February 19, 2007

Return to Lower Manhattan


Not this, but...

Today, my company moved back to lower Manhattan.

We were there for a long time before September 2001. A number of years on Water Street, then the big move to the 103rd Floor of the World Trade Center, where we stayed for seven years.

The building had its faults, but we had our fun there. Hon and I used to play "golf" there--putting a ball around the floor, with the final hole being when we banked the ball into Maureen's office.

The best thing was the view. No building in NY had anything like it. We could see planes on the runway at JFK, Long Island Rail Road trains in Nassau County (no joke), processions of outbound cruise ships at a certain hour on a Friday afternoon.

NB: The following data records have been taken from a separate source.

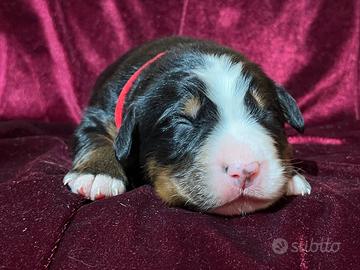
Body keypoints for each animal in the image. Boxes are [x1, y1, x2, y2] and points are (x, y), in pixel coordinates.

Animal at [63, 37, 310, 216]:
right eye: (182, 121)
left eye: (266, 112)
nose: (245, 170)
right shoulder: (98, 115)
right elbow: (95, 137)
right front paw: (98, 172)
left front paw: (292, 177)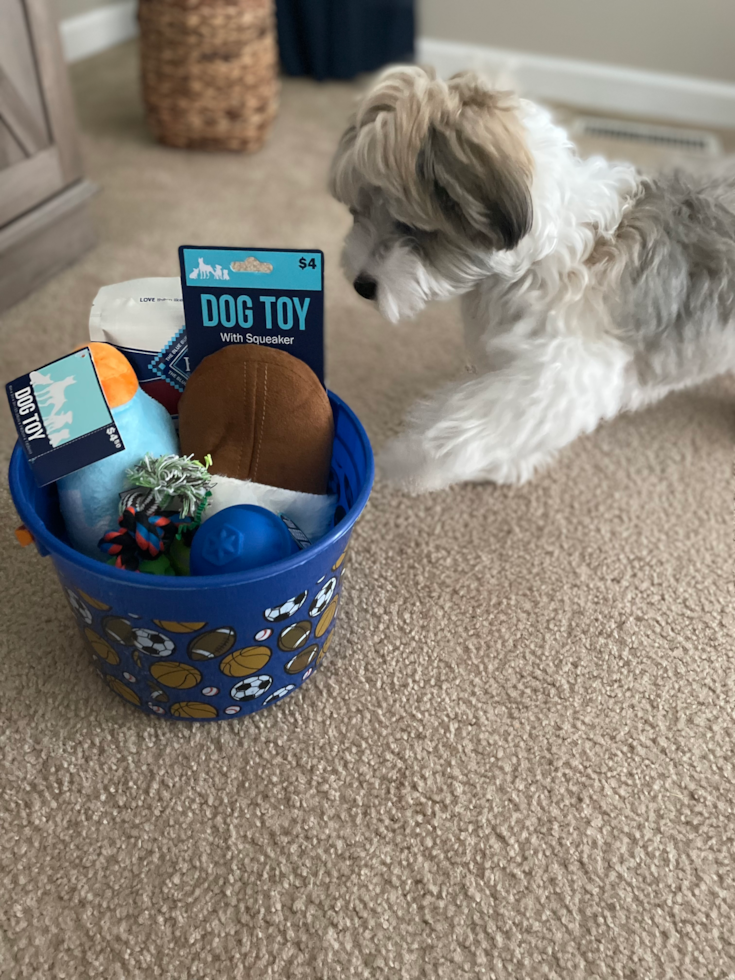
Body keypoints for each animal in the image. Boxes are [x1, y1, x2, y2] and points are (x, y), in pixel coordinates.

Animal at [332, 64, 735, 490]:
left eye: (410, 226)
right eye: (357, 212)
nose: (362, 285)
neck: (545, 252)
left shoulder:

Then, one day, gone. The building, and many good people, gone.

---

We found space near Grand Central that had been just freed up by a bankrupt dot.com firm. Then, a year after that, we moved to another place off Park Avenue in the 50s.
It was an attractive building in an upscale neighborhood, but every day I was there I missed downtown. For reasons that are many.

One practical reason is that most of the people I do business with are near downtown. Another is that the commute from Bay Ridge to downtown is 30 minutes each way, as opposed to 50-60 minutes to the east side of midtown.

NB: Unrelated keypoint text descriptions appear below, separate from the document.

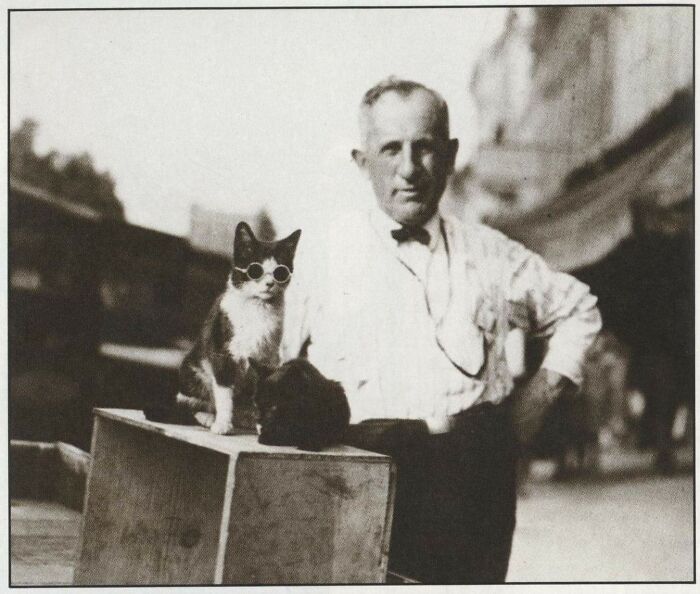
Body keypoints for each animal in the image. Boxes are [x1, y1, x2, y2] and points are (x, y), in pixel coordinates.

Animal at [145, 220, 300, 432]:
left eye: (280, 272)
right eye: (255, 270)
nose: (269, 283)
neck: (257, 308)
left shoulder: (269, 358)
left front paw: (261, 420)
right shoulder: (222, 354)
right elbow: (224, 394)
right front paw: (223, 424)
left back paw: (244, 418)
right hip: (193, 369)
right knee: (189, 405)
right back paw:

But there are other reasons. I like the quirkiness of downtown, the dive bars and the small restaurants and the blue collar feel of much of it. The East Side of Midtown was jewelry, Brioni suits, and Belgian chocolates. While there's nothing wrong with those things, I'm more likely to be buying a Bud than a Brioni when work ends this Friday.

The last reason is that downtown Manhattan took a terrible blow five years ago, and I always felt bad that I could not do more personally to help it recover. Well, though things are far better than they were a few years ago, the recovery is not complete and from this point on, I will be downtown, a part of it, hopefully making it a better place.

I like my new building. Its on Water Street, weirdly close to the place we worked 12 years ago. My office, like my old one at the WTC, faces the water and the promised land of Brooklyn. If I look to the left, there's the Brooklyn Bridge, to the right, the Verrazano Narrows Bridge.

The World Trade Center days won't come back,but we're back home at last, and that makes me immensely happy.